Le plan focal de Gaia sera le plus important jamais développé, avec 106 capteurs CCD, un total de près de 1 Gigapixels et des dimensions physiques de 0,5 m × 1 m. L’ensemble du plan focal est commun aux deux télescopes et intègre cinq principales fonctions :

- le Wave-Front Sensor (WFS) ou capteur de front d’onde et le Basic-Angle Monitor (BAM) ou moniteur d’angle de base
- le Sky Mapper (SM), ou cartographe du ciel qui détecte de manière autonome les objets entrant dans les champs de vision, et communique des détails sur les transits des étoiles aux capteurs CCD placés en aval
- le Astrometric Field (AF) principal, ou champ atmosphérique, dédié aux mesures astrométriques
- les Blue and Red Photometers (BP and RP), ou photomètres bleu et rouge, qui fournissent respectivement des mesures spectrophotométriques en basse résolution pour chaque objet dans ​​les gammes de longueur d’onde 320-660 et 650-1000 nm,
- le Radial-Velocity Spectrograph (RVS), ou spectrographe de vitesse radiale, qui enregistre tous les spectres de tous les objets lumineux au-dessus de la magnitude 17.

Figure 1 : Le réseau des CCD. Les deux champs de vision des deux télescopes sont mappés sur le tableau avec les objets sous forme d’images qui traversent le plan focal dans le sens + Yfpa à une vitesse constante de 60"s-1

Séquence des observations dans le plan focal

Chaque objet traversant le plan focal est d’abord détecté par le SM1 (Sky Mapper) ou SM2. Ceux-ci enregistrent respectivement les objets des télescopes 1 ou 2. Cette détection se fait par un masque placé sur chaque image intermédiaire du télescope, croisant la direction de balayage.

Puis une fenêtre est attribuée à l’objet et se propage à travers les CCDs.

L’objet est validé par les détecteurs dans la première colonne du champ Astrometric (AF1) afin d’éliminer les fausses détections (rayons cosmiques).

L’objet traverse ensuite progressivement les 8 colonnes suivantes de l’AF, suivi par les spectrographes BP, RP et le RVS. Grâce au contrôle d’attitude précis de l’engin spatial, la position de l’objet mis en image est associée au temps, lequel est utilisé pour faire fonctionner les détecteurs tout au long de ce mode de fenêtrage. Cela réduit le bruit de lecture à quelques électrons.

Le temps d’intégration nominal par CCD est de 4,42 secondes, ce qui correspond à 4500 pixels au cours du scan. Pour les objets brillants et saturants, le temps d’intégration dans les AF1-AF9, BP et RP est réduit en activant des TDI, ou portes électroniques, dans le détecteur sur une courte période correspondant à la fenêtre pour une étoile brillante. Le but des portes TDI est de réduire le nombre de pixels au cours du scan. Douze portes sont disponibles dans le détecteur et permettent l’optimisation de la collecte de signaux pour les étoiles lumineuses avec un effet minimal pour les étoiles faibles.

Caractéristiques des CCD

Tous les capteurs CCD ont le même format, sont dérivés des e2v Technologies design et sont des dispositifs large-area back-illuminated, full-frame. Ils fonctionnent en Time Delay Integration (TDI) avec une période de 982,8 ms.

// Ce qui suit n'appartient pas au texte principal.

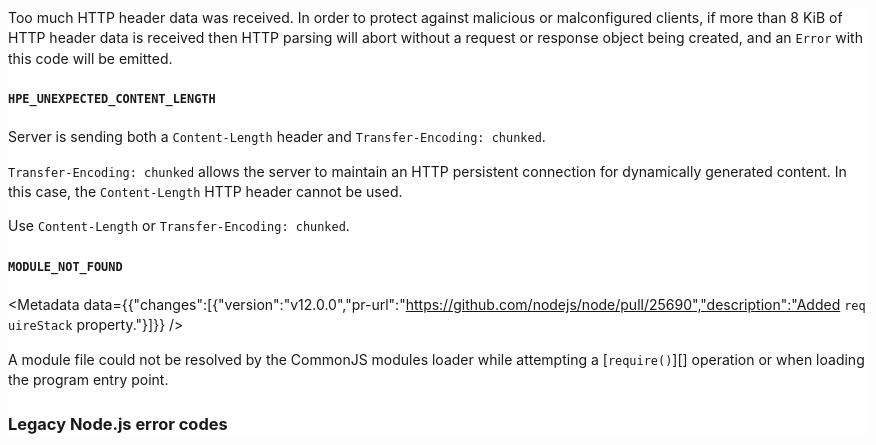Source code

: Too much HTTP header data was received. In order to protect against malicious or
malconfigured clients, if more than 8 KiB of HTTP header data is received then
HTTP parsing will abort without a request or response object being created, and
an `Error` with this code will be emitted.

<a id="HPE_UNEXPECTED_CONTENT_LENGTH"></a>

#### <DataTag tag="M" /> `HPE_UNEXPECTED_CONTENT_LENGTH`

Server is sending both a `Content-Length` header and `Transfer-Encoding: chunked`.

`Transfer-Encoding: chunked` allows the server to maintain an HTTP persistent
connection for dynamically generated content.
In this case, the `Content-Length` HTTP header cannot be used.

Use `Content-Length` or `Transfer-Encoding: chunked`.

<a id="MODULE_NOT_FOUND"></a>

#### <DataTag tag="M" /> `MODULE_NOT_FOUND`

<Metadata data={{"changes":[{"version":"v12.0.0","pr-url":"https://github.com/nodejs/node/pull/25690","description":"Added `requireStack` property."}]}} />

A module file could not be resolved by the CommonJS modules loader while
attempting a [`require()`][] operation or when loading the program entry point.

### Legacy Node.js error codes

<Stability stability={0}>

L’assemblage du plan focal

Le plan focal est passivement refroidi jusqu’à une température de 170 K pour réduire sa sensibilité aux radiations. Le radiateur CCD (sur la droite dans la figure 2) présente la surface radiative face à la cavité interne plus froide de la charge utile (à 120K) et joue le rôle de blindage contre les rayonnements et de support pour les prismes du photomètre.

Figure 2 : L’ensemble du plan focal, avec la matrice CCD. Dans cette vue, la lumière provenant des télescopes vient de la droite. Le radiateur électronique sur le côté gauche marque l’extérieur de l’engin spatial.